## Stored data
------------------------------------------------

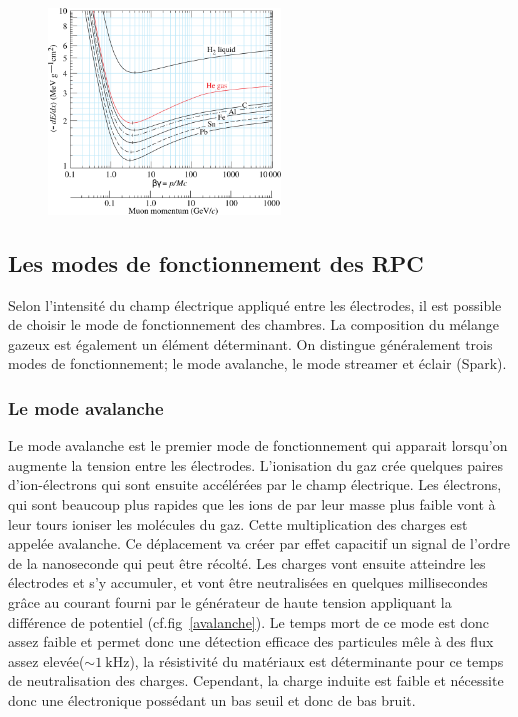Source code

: \begin{figure}[ht!]
	\centering
	\includegraphics[width=0.55\textwidth]{RPC/energylost.png}
	\label{mat}
\end{figure}

\subsection{Les modes de fonctionnement des RPC}

Selon l'intensité du champ électrique appliqué  entre les électrodes, il est possible de choisir le mode de fonctionnement des chambres. La composition du mélange gazeux est également un élément déterminant. On distingue généralement trois modes de fonctionnement; le mode avalanche, le mode streamer et éclair (Spark).

\subsubsection{Le mode avalanche}

Le mode avalanche est le premier mode de fonctionnement qui apparait lorsqu'on augmente la tension entre les électrodes. L'ionisation du gaz crée quelques paires d'ion-électrons qui sont ensuite accélérées par le champ électrique. Les électrons, qui sont beaucoup plus rapides que les ions de par leur masse plus faible vont à leur tours ioniser les molécules du gaz. Cette multiplication des charges est appelée avalanche. Ce déplacement va créer par effet capacitif un signal de l'ordre de la nanoseconde qui peut être récolté. Les charges vont ensuite atteindre les électrodes et s'y accumuler, et vont être neutralisées en quelques millisecondes grâce au courant fourni par le générateur de haute tension appliquant la différence de potentiel (cf.fig~\ref{avalanche}). Le temps mort de ce mode est donc assez faible et permet donc une détection efficace des particules mêle à des flux assez elevée($\sim\SI{1}{\kilo\hertz}$), la résistivité du matériaux est déterminante pour ce temps de neutralisation des charges. Cependant, la charge induite est faible et nécessite donc une électronique possédant un bas seuil et donc de bas bruit.

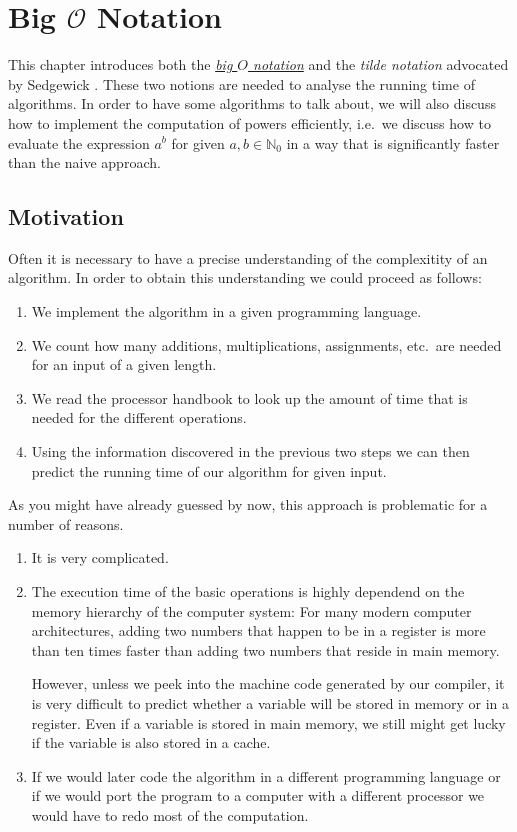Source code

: \chapter{Big $\mathcal{O}$ Notation} 
This chapter introduces both the
\href{http://en.wikipedia.org/wiki/O_notation}{\emph{big $O$ notation}} and the
\emph{tilde notation} advocated by Sedgewick \cite{sedgewick:11}.
These two notions are needed to analyse the running time of algorithms.  In order to have some
algorithms to talk about, we will also discuss how to implement the computation of powers 
efficiently, i.e.~we discuss how to evaluate the expression $a^b$ for given
$a,b \in \mathbb{N}_0$ in a way that is significantly faster than the naive approach.



\section{Motivation}
Often it is necessary to have a precise understanding of the complexitity of an algorithm.  
In order to obtain this understanding we could proceed as follows:  
\begin{enumerate}
\item We implement the algorithm in a given programming language.
\item We count how many additions, multiplications, assignments, etc.~are needed
      for an input of a given length.
\item We read the processor handbook to look up the amount of time that is needed for the different operations.
\item Using the information discovered in the previous two steps we can then predict the running
      time of our algorithm for given input.
\end{enumerate}
As you might have already guessed by now, this approach is problematic for a number of reasons.
\begin{enumerate}
\item It is very complicated.
\item The execution time of the basic operations is highly dependend on the memory hierarchy of the
      computer system:  For many modern computer architectures, adding two numbers that happen to be
      in a register is more than ten times faster than adding two numbers that reside in main memory.

      However, unless we peek into the machine code generated by our compiler, it is very difficult
      to predict whether a variable will be stored in memory or in a register.  Even if a variable
      is stored in main memory, we still might get lucky if the variable is also stored in a cache.
\item If we would later code the algorithm in a different programming language or if we would port
      the program to a computer with a different processor we would have to redo most of the
      computation. 
\end{enumerate}
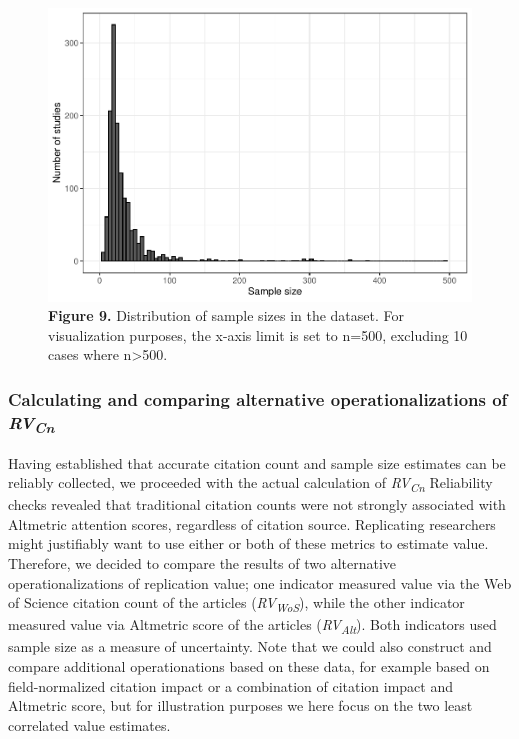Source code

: \documentclass[
  english,
  man,floatsintext]{apa6}
\begin{document}
\begin{figure}
\centering
\includegraphics{RVcn_feasibility_in_social_neuroscience_files/figure-latex/fig9-1.pdf}
\caption{\label{fig:fig9}\textbf{Figure 9.} Distribution of sample sizes in the dataset. For visualization purposes, the x-axis limit is set to n=500, excluding 10 cases where n\textgreater500.}
\end{figure}

\hypertarget{calculating-and-comparing-alternative-operationalizations-of-rvcn}{%
\subsubsection{\texorpdfstring{Calculating and comparing alternative operationalizations of \emph{RV\textsubscript{Cn}}}{Calculating and comparing alternative operationalizations of RVCn}}\label{calculating-and-comparing-alternative-operationalizations-of-rvcn}}

Having established that accurate citation count and sample size estimates can be reliably collected, we proceeded with the actual calculation of \emph{RV\textsubscript{Cn}} Reliability checks revealed that traditional citation counts were not strongly associated with Altmetric attention scores, regardless of citation source. Replicating researchers might justifiably want to use either or both of these metrics to estimate value. Therefore, we decided to compare the results of two alternative operationalizations of replication value; one indicator measured value via the Web of Science citation count of the articles (\emph{RV\textsubscript{WoS}}), while the other indicator measured value via Altmetric score of the articles (\emph{RV\textsubscript{Alt}}). Both indicators used sample size as a measure of uncertainty. Note that we could also construct and compare additional operationations based on these data, for example based on field-normalized citation impact or a combination of citation impact and Altmetric score, but for illustration purposes we here focus on the two least correlated value estimates.
\end{document}
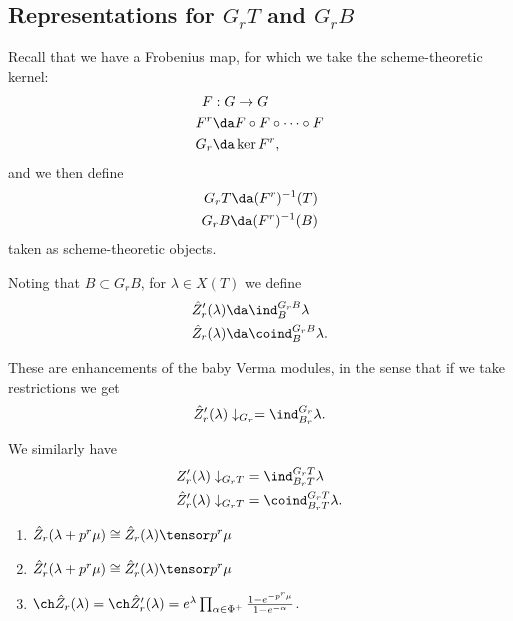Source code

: \hypertarget{representations-for-g_r-t-and-g_r-b}{%
\subsection{\texorpdfstring{Representations for \(G_r T\) and
\(G_r B\)}{Representations for G\_r T and G\_r B}}\label{representations-for-g_r-t-and-g_r-b}}

Recall that we have a Frobenius map, for which we take the
scheme-theoretic kernel:
\begin{align*}  
F&: G \to G \\ 
F^r &\da F\circ F \circ \cdots \circ F \\
G_r &\da \ker F^r
,\end{align*} and we then define
\begin{align*}  
G_r T \da (F^r)^{-1} (T) \\
G_r B \da (F^r)^{-1} (B) 
\end{align*} taken as scheme-theoretic objects.

Noting that \(B\subset G_r B\), for \(\lambda \in X(T)\) we define
\begin{align*}  
\hat{Z}_r' (\lambda) &\da \ind_B^{G_r B} \lambda \\
\hat{Z}_r (\lambda) &\da \coind_B^{G_r B} \lambda
.\end{align*}

These are enhancements of the baby Verma modules, in the sense that if
we take restrictions we get
\begin{align*}  
\hat{Z}_r' (\lambda) \downarrow_{G_r} = \ind_{B_r}^{G_r} \lambda
.\end{align*}

We similarly have
\begin{align*}  
{Z}_r' (\lambda) \downarrow_{G_r T} &= \ind_{B_r T}^{G_r T} \lambda \\
\hat{Z}_r' (\lambda) \downarrow_{G_r T} &= \coind_{B_r T}^{G_r T} \lambda
.\end{align*}

\begin{proposition}[?]

\envlist

\begin{enumerate}
\def\labelenumi{\arabic{enumi}.}
\tightlist
\item
  \(\hat{Z}_r(\lambda + p^r \mu) \cong \hat{Z}_r(\lambda) \tensor p^r \mu\)
\item
  \(\hat{Z}_r' (\lambda + p^r \mu) \cong \hat{Z}_r' (\lambda) \tensor p^r \mu\)
\item
  \(\ch \hat{Z}_r(\lambda) = \ch \hat{Z}_r' (\lambda) = e^\lambda \prod_{\alpha\in\Phi^+} {1 - e^{-p^r\mu} \over 1 - e^{-\alpha}}\).
\end{enumerate}

\end{proposition}

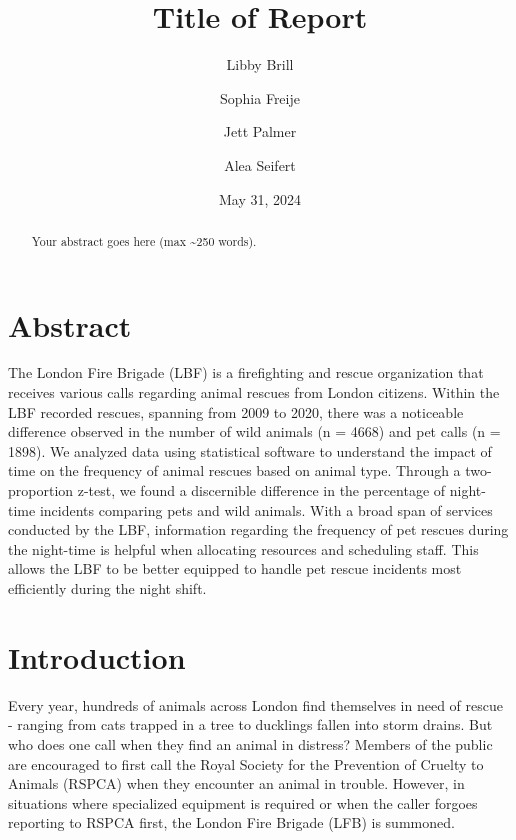 \documentclass[
]{article}
\title{Title of Report}
\author[1]{Libby Brill}
\author[1]{Sophia Freije}
\author[1]{Jett Palmer}
\author[1]{Alea Seifert}
\affil[1]{Department of Statistics, Cal Poly - SLO}
\date{May 31, 2024}
\begin{document}
\maketitle
\begin{abstract}
Your abstract goes here (max \textasciitilde250 words).
\end{abstract}
\ifdefined\Shaded\renewenvironment{Shaded}{\begin{tcolorbox}[borderline west={3pt}{0pt}{shadecolor}, sharp corners, breakable, boxrule=0pt, enhanced, frame hidden, interior hidden]}{\end{tcolorbox}}\fi

\hypertarget{abstract}{%
\section{Abstract}\label{abstract}}

The London Fire Brigade (LBF) is a firefighting and rescue organization
that receives various calls regarding animal rescues from London
citizens. Within the LBF recorded rescues, spanning from 2009 to 2020,
there was a noticeable difference observed in the number of wild animals
(n = 4668) and pet calls (n = 1898). We analyzed data using statistical
software to understand the impact of time on the frequency of animal
rescues based on animal type. Through a two-proportion z-test, we found
a discernible difference in the percentage of night-time incidents
comparing pets and wild animals. With a broad span of services conducted
by the LBF, information regarding the frequency of pet rescues during
the night-time is helpful when allocating resources and scheduling
staff. This allows the LBF to be better equipped to handle pet rescue
incidents most efficiently during the night shift.

\hypertarget{intro}{%
\section{Introduction}\label{intro}}

Every year, hundreds of animals across London find themselves in need of
rescue - ranging from cats trapped in a tree to ducklings fallen into
storm drains. But who does one call when they find an animal in
distress? Members of the public are encouraged to first call the Royal
Society for the Prevention of Cruelty to Animals (RSPCA) when they
encounter an animal in trouble. However, in situations where specialized
equipment is required or when the caller forgoes reporting to RSPCA
first, the London Fire Brigade (LFB) is summoned.
\end{document}
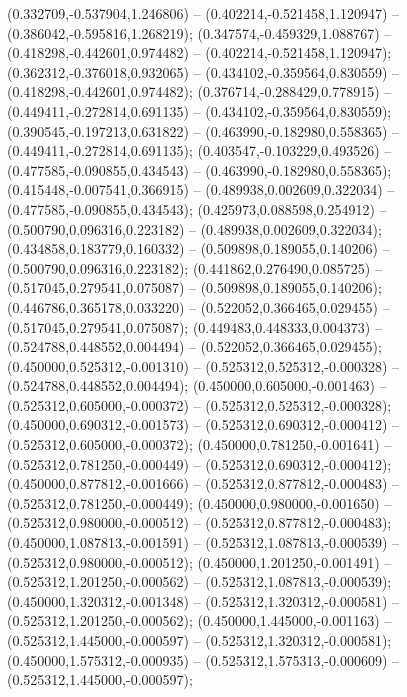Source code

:  (0.332709,-0.537904,1.246806) -- (0.402214,-0.521458,1.120947) -- (0.386042,-0.595816,1.268219);
 (0.347574,-0.459329,1.088767) -- (0.418298,-0.442601,0.974482) -- (0.402214,-0.521458,1.120947);
 (0.362312,-0.376018,0.932065) -- (0.434102,-0.359564,0.830559) -- (0.418298,-0.442601,0.974482);
 (0.376714,-0.288429,0.778915) -- (0.449411,-0.272814,0.691135) -- (0.434102,-0.359564,0.830559);
 (0.390545,-0.197213,0.631822) -- (0.463990,-0.182980,0.558365) -- (0.449411,-0.272814,0.691135);
 (0.403547,-0.103229,0.493526) -- (0.477585,-0.090855,0.434543) -- (0.463990,-0.182980,0.558365);
 (0.415448,-0.007541,0.366915) -- (0.489938,0.002609,0.322034) -- (0.477585,-0.090855,0.434543);
 (0.425973,0.088598,0.254912) -- (0.500790,0.096316,0.223182) -- (0.489938,0.002609,0.322034);
 (0.434858,0.183779,0.160332) -- (0.509898,0.189055,0.140206) -- (0.500790,0.096316,0.223182);
 (0.441862,0.276490,0.085725) -- (0.517045,0.279541,0.075087) -- (0.509898,0.189055,0.140206);
 (0.446786,0.365178,0.033220) -- (0.522052,0.366465,0.029455) -- (0.517045,0.279541,0.075087);
 (0.449483,0.448333,0.004373) -- (0.524788,0.448552,0.004494) -- (0.522052,0.366465,0.029455);
 (0.450000,0.525312,-0.001310) -- (0.525312,0.525312,-0.000328) -- (0.524788,0.448552,0.004494);
 (0.450000,0.605000,-0.001463) -- (0.525312,0.605000,-0.000372) -- (0.525312,0.525312,-0.000328);
 (0.450000,0.690312,-0.001573) -- (0.525312,0.690312,-0.000412) -- (0.525312,0.605000,-0.000372);
 (0.450000,0.781250,-0.001641) -- (0.525312,0.781250,-0.000449) -- (0.525312,0.690312,-0.000412);
 (0.450000,0.877812,-0.001666) -- (0.525312,0.877812,-0.000483) -- (0.525312,0.781250,-0.000449);
 (0.450000,0.980000,-0.001650) -- (0.525312,0.980000,-0.000512) -- (0.525312,0.877812,-0.000483);
 (0.450000,1.087813,-0.001591) -- (0.525312,1.087813,-0.000539) -- (0.525312,0.980000,-0.000512);
 (0.450000,1.201250,-0.001491) -- (0.525312,1.201250,-0.000562) -- (0.525312,1.087813,-0.000539);
 (0.450000,1.320312,-0.001348) -- (0.525312,1.320312,-0.000581) -- (0.525312,1.201250,-0.000562);
 (0.450000,1.445000,-0.001163) -- (0.525312,1.445000,-0.000597) -- (0.525312,1.320312,-0.000581);
 (0.450000,1.575312,-0.000935) -- (0.525312,1.575313,-0.000609) -- (0.525312,1.445000,-0.000597);

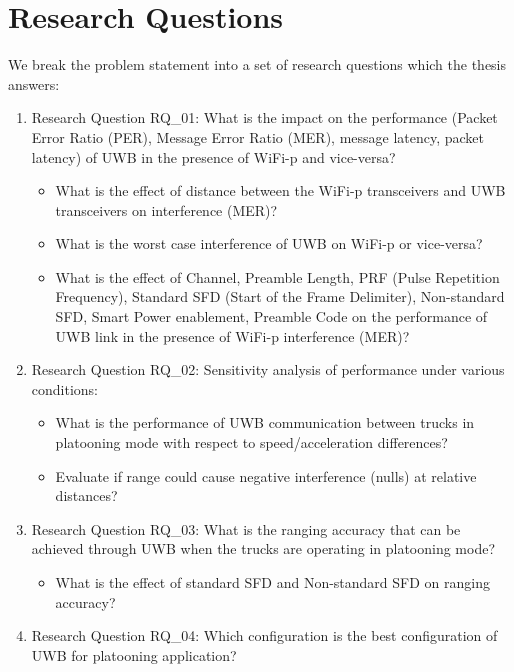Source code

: \section{Research Questions}
We break the problem statement into a set of research questions which the thesis answers:

\begin{enumerate}
	\item Research Question RQ\_01: What is the impact on the performance (Packet Error Ratio (PER), Message Error Ratio (MER), message latency, packet latency) of UWB in the presence of WiFi-p and vice-versa?
	\begin{itemize}
		\item What is the effect of distance between the WiFi-p transceivers and UWB transceivers on interference (MER)?
		\item What is the worst case interference of UWB on WiFi-p or vice-versa?
		\item What is the effect of Channel, Preamble Length, PRF (Pulse Repetition Frequency), Standard SFD (Start of the Frame Delimiter), Non-standard SFD, Smart Power enablement, Preamble Code on the performance of UWB link in the presence of WiFi-p interference (MER)?
	\end{itemize}
	
	\item Research Question RQ\_02: Sensitivity analysis of performance under various conditions:
	\begin{itemize}
		\item What is the performance of UWB communication between trucks in platooning mode with respect to speed/acceleration differences?
		\item Evaluate if range could cause negative interference (nulls) at relative distances?
	\end{itemize}
	\item Research Question RQ\_03: What is the ranging accuracy that can be achieved through UWB when the trucks are operating in platooning mode?
	\begin{itemize}
		\item What is the effect of standard SFD and Non-standard SFD on ranging accuracy?
	\end{itemize}
	
	\item Research Question RQ\_04: Which configuration is the best configuration of UWB for platooning application?
	
\end{enumerate}

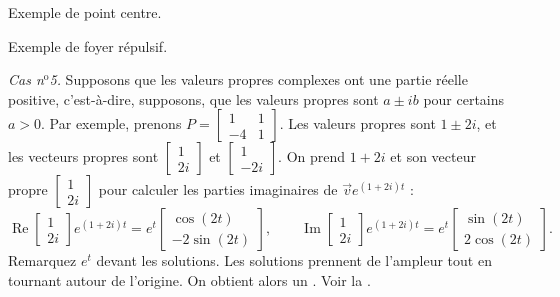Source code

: \begin{myfig}
\parbox[t]{3.0in}{
 \capstart
 \caption{Exemple de point centre.\label{pln:ellipsesfig}}
}
\quad
\parbox[t]{3.0in}{
 \capstart
 \caption{Exemple de foyer répulsif.\label{pln:spiral-sourcefig}}
}
\end{myfig}

\medskip

\emph{Cas n$^\text{o}$5.} Supposons que les valeurs propres complexes ont une partie réelle positive, c'est-à-dire, supposons, que les valeurs propres sont $a \pm ib$ pour certains $a > 0$.
Par exemple, prenons $P = 
\left[ \begin{smallmatrix} 1 & 1 \\ -4 & 1 \end{smallmatrix} \right]$.
Les valeurs propres sont $1\pm 2i$, et les vecteurs propres sont
$\left[ \begin{smallmatrix} 1 \\ 2i \end{smallmatrix} \right]$ et
$\left[ \begin{smallmatrix} 1 \\ -2i \end{smallmatrix} \right]$. On prend
$1 + 2i$ et son vecteur propre
$\left[ \begin{smallmatrix} 1 \\ 2i \end{smallmatrix} \right]$ pour calculer les parties imaginaires de
$\vec{v} e^{(1+2i)t}$ :
\begin{equation*}
\operatorname{Re}
\begin{bmatrix} 1 \\ 2i \end{bmatrix} e^{(1+2i)t} =
e^t
\begin{bmatrix} \cos (2t) \\ -2 \sin (2t) \end{bmatrix} ,
\qquad
\operatorname{Im}
\begin{bmatrix} 1 \\ 2i \end{bmatrix} e^{(1+2i)t} =
e^t
\begin{bmatrix} \sin (2t) \\ 2 \cos (2t) \end{bmatrix} .
\end{equation*}
Remarquez $e^t$ devant les solutions. Les solutions prennent de l'ampleur tout en tournant autour de l'origine. On obtient alors un \emph{}. Voir la .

------------------------------------------------

## Task description
From the records above, reproduce exactly the lines from the one with "The London Fire Brigade (LBF)" to the one with "Society for the", both included, and no others.

## Output
The London Fire Brigade (LBF) is a firefighting and rescue organization
that receives various calls regarding animal rescues from London
citizens. Within the LBF recorded rescues, spanning from 2009 to 2020,
there was a noticeable difference observed in the number of wild animals
(n = 4668) and pet calls (n = 1898). We analyzed data using statistical
software to understand the impact of time on the frequency of animal
rescues based on animal type. Through a two-proportion z-test, we found
a discernible difference in the percentage of night-time incidents
comparing pets and wild animals. With a broad span of services conducted
by the LBF, information regarding the frequency of pet rescues during
the night-time is helpful when allocating resources and scheduling
staff. This allows the LBF to be better equipped to handle pet rescue
incidents most efficiently during the night shift.

\hypertarget{intro}{%
\section{Introduction}\label{intro}}

Every year, hundreds of animals across London find themselves in need of
rescue - ranging from cats trapped in a tree to ducklings fallen into
storm drains. But who does one call when they find an animal in
distress? Members of the public are encouraged to first call the Royal
Society for the Prevention of Cruelty to Animals (RSPCA) when they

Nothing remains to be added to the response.